Mariposa

B. 1971

Puerto Rican poet and performance artist Mariposa María Teresa Fernández was born and raised in the Bronx. The first in her family to graduate from college, she earned a BA and an MA at New York University. In her poems, which often combine Spanish and English lines, Mariposa explore themes of empowerment, family, and identity. She is the author of Born Bronxeña: Poems on Identity, Love & Survival (2001). Her poetry has been included in The Norton Anthology of Latino Literature (2010), edited by Ilan Stavans; The Afro-Latin@ Reader: History and Culture in the United States (2010), edited by Miriam Jiménez Roman and Juan Flores; and Bum Rush the Page: A Def Poetry Jam (2001), edited by Tony Medina and Louis Reyes Rivera.
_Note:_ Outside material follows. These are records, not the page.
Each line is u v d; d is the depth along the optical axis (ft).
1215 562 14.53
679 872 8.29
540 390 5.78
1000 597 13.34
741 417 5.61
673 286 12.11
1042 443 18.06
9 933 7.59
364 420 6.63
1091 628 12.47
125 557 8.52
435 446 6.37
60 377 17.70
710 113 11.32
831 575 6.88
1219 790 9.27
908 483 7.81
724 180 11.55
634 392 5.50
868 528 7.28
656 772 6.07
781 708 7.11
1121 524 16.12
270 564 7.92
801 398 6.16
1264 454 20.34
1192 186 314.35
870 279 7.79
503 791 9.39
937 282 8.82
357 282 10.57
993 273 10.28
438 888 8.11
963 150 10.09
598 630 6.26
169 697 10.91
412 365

Mariposa’s work has been featured on the HBO series Habla Ya! and in the HBO documentary Americanos: Latino Life in the United States, as well as in programming on the PBS, Lifetime TV, and BET networks. She has performed her poetry at the United Nations World Conference Against Racism, the Essence Music Festival, and the Black Enterprise Women of Power Summit. Founder of Poetry for Entrepreneurs, she organized the annual Crysálida: Cry of the Chrysalis fundraiser supporting young women’s empowerment programs and has served on the advisory board of Where Our Minds Empower Needs (W.O.M.E.N.). Mariposa has taught poetry at Poets House, the Bronx Writers Center, and the Caribbean Cultural Center, and through Poets & Writers.

Mariposa’s honors include a Van Lier Fellowship, an El Comite Noviembre’s Lo Mejor de Nuestra Comunidad Award, and an award from the community nonprofit El Maestro. She lives in New York City.